KUALA LUMPUR, Nov 15 — Malaysia’s economy grew 5 per cent year-on-year in the third quarter of 2013 and rose strongly from 4.4 per cent the previous quarter owing to a recovery in exports.
Bank Negara Malaysia (BNM) also announced today that quarter-on-quarter, the gross domestic product (GDP) has grown by 1.7 per cent compared to the previous quarter’s 1.4 per cent expansion.
BNM also maintained its outlook for this year’s GDP growth at between 4.5 to 5 per cent.
“The country registered a better economic performance during the third quarter due to improved external demands and continued strength in domestic demand supported the overall growth,” BNM Governor Tan Sri Zeti Akhtar Aziz told a press conference here.
The inflation rate has also increased to 2.2 per cent, the highest since the fourth quarter of last year, due to higher inflation in transport and food.

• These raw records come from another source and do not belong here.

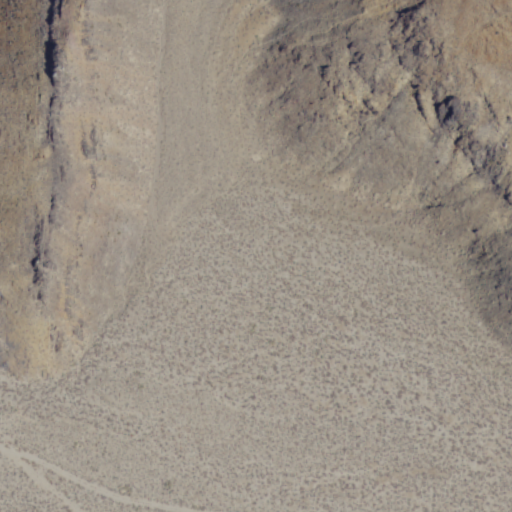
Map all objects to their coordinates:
road: (86, 484)
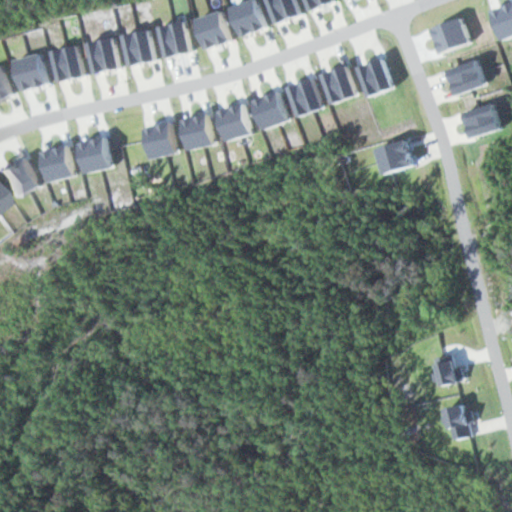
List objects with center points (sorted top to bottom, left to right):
road: (401, 2)
road: (196, 65)
road: (453, 224)
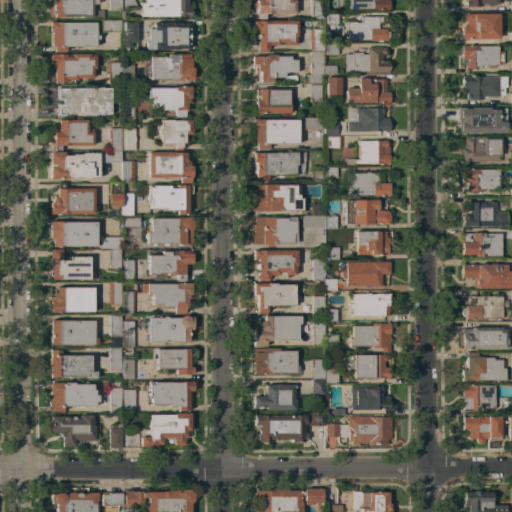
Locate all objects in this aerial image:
building: (479, 2)
building: (480, 2)
building: (125, 3)
building: (127, 3)
building: (111, 4)
building: (366, 4)
building: (366, 4)
building: (113, 5)
building: (509, 5)
building: (510, 5)
building: (68, 7)
building: (270, 7)
building: (273, 7)
building: (70, 8)
building: (161, 8)
building: (164, 8)
building: (316, 9)
building: (331, 18)
building: (318, 23)
building: (107, 25)
building: (108, 25)
building: (478, 25)
building: (480, 26)
building: (366, 29)
building: (363, 30)
building: (126, 32)
building: (273, 32)
building: (128, 33)
building: (272, 33)
building: (71, 34)
building: (69, 35)
building: (511, 35)
building: (165, 36)
building: (166, 36)
building: (316, 40)
building: (330, 49)
building: (314, 54)
building: (477, 55)
building: (480, 55)
building: (363, 60)
building: (365, 60)
building: (70, 66)
building: (71, 66)
building: (272, 66)
building: (167, 67)
building: (170, 67)
building: (270, 67)
building: (510, 67)
building: (314, 68)
building: (329, 69)
building: (118, 70)
building: (119, 74)
building: (330, 85)
building: (332, 85)
building: (481, 86)
building: (482, 86)
building: (365, 91)
building: (367, 91)
building: (314, 93)
building: (166, 98)
building: (170, 98)
building: (510, 98)
building: (81, 101)
building: (82, 101)
building: (270, 101)
building: (271, 101)
building: (126, 107)
building: (364, 119)
building: (366, 119)
building: (479, 119)
building: (479, 120)
building: (312, 123)
building: (328, 128)
building: (171, 131)
building: (173, 132)
building: (271, 132)
building: (272, 132)
building: (69, 133)
building: (70, 133)
building: (127, 138)
building: (125, 139)
building: (332, 142)
building: (111, 146)
building: (478, 149)
building: (480, 149)
building: (370, 152)
building: (370, 153)
building: (116, 156)
building: (509, 157)
building: (510, 158)
building: (277, 164)
building: (71, 165)
building: (166, 165)
building: (168, 165)
building: (273, 165)
building: (72, 166)
building: (126, 172)
building: (329, 172)
building: (316, 176)
building: (479, 179)
building: (479, 179)
building: (363, 184)
building: (364, 185)
building: (511, 191)
building: (114, 195)
building: (168, 197)
building: (275, 197)
building: (165, 198)
building: (273, 198)
building: (111, 200)
building: (70, 201)
building: (71, 201)
building: (511, 202)
building: (125, 204)
building: (364, 212)
building: (365, 212)
building: (479, 214)
building: (483, 215)
building: (312, 221)
building: (316, 221)
building: (129, 222)
building: (329, 222)
building: (167, 230)
building: (271, 230)
building: (273, 230)
building: (168, 231)
building: (70, 233)
building: (72, 233)
building: (511, 233)
building: (108, 242)
building: (369, 242)
building: (370, 242)
building: (478, 244)
building: (480, 244)
building: (110, 250)
building: (330, 253)
road: (22, 255)
road: (221, 255)
road: (430, 256)
building: (166, 262)
building: (169, 263)
building: (272, 263)
building: (273, 263)
building: (65, 266)
building: (67, 266)
building: (126, 269)
building: (315, 269)
building: (317, 269)
building: (124, 270)
building: (362, 272)
building: (362, 272)
building: (486, 275)
building: (487, 275)
building: (328, 284)
building: (113, 293)
building: (168, 294)
building: (166, 295)
building: (271, 295)
building: (511, 295)
building: (270, 296)
building: (69, 300)
building: (71, 300)
building: (123, 300)
building: (126, 302)
building: (317, 304)
building: (367, 304)
building: (369, 304)
building: (480, 307)
building: (483, 307)
building: (329, 315)
building: (113, 326)
building: (511, 326)
building: (169, 328)
building: (271, 328)
building: (166, 329)
building: (275, 329)
building: (68, 332)
building: (71, 332)
building: (126, 333)
building: (317, 334)
building: (367, 335)
building: (370, 336)
building: (481, 337)
building: (483, 337)
building: (330, 345)
building: (112, 358)
building: (112, 358)
building: (510, 359)
building: (171, 360)
building: (173, 360)
building: (270, 361)
building: (272, 361)
building: (67, 365)
building: (69, 365)
building: (365, 366)
building: (367, 366)
building: (124, 368)
building: (480, 368)
building: (482, 368)
building: (127, 369)
building: (317, 369)
building: (315, 376)
building: (330, 376)
building: (316, 387)
building: (167, 393)
building: (170, 394)
building: (68, 395)
building: (69, 395)
building: (476, 396)
building: (477, 396)
building: (272, 397)
building: (365, 397)
building: (112, 398)
building: (275, 398)
building: (367, 398)
building: (113, 399)
building: (127, 400)
building: (511, 407)
building: (337, 411)
building: (311, 419)
building: (315, 419)
building: (508, 426)
building: (277, 427)
building: (278, 427)
building: (478, 427)
building: (70, 428)
building: (73, 428)
building: (481, 428)
building: (509, 428)
building: (163, 429)
building: (359, 430)
building: (360, 430)
building: (159, 431)
building: (112, 437)
building: (113, 438)
building: (129, 439)
road: (255, 465)
building: (310, 496)
building: (107, 499)
building: (110, 499)
building: (285, 499)
building: (157, 500)
building: (158, 500)
building: (274, 500)
building: (367, 501)
building: (368, 501)
building: (70, 502)
building: (72, 502)
building: (477, 502)
building: (479, 502)
building: (333, 507)
building: (510, 507)
building: (332, 508)
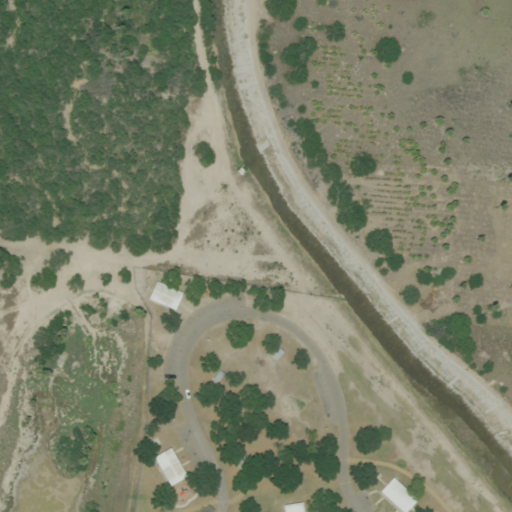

This follows subsidy cuts in RON95 petrol and diesel by 20 sen per litre in September, which caused inflation that month to rise to 2.6 per cent, the highest yet in 2013.
However, household debt has moderated slightly to 2.5 per cent, compared to 3.2 per cent in the second quarter of 2013.
The GDP growth rate announced today surpassed the median forecast of a Reuters poll of 4.8 per cent, in which the forecasts had ranged from 3.6 to 5.3 per cent.
Exports have grown every month in the third quarter this year, and rose 5.6 per cent in September, boosted by Southeast Asian demand for refined petroleum products and higher electronics.
September’s trade surplus was the biggest since November 2012, ending a seven consecutive quarters in export shrinkage.
Domestic demand has also increased to 8.3 per cent versus a dip last quarter, as most economic sectors recorded a higher growth.
Mining, however, fell to just 1.7 per cent from 4.1 per cent, due to marginal contraction in crude oil output.
Private consumption expanded by 8.2 per cent, supported by a higher wage growth in both export and domestic-oriented industries, but mostly contributed by the latter.
Private and public investments have also expanded thanks to spending in the oil and gas sector for both.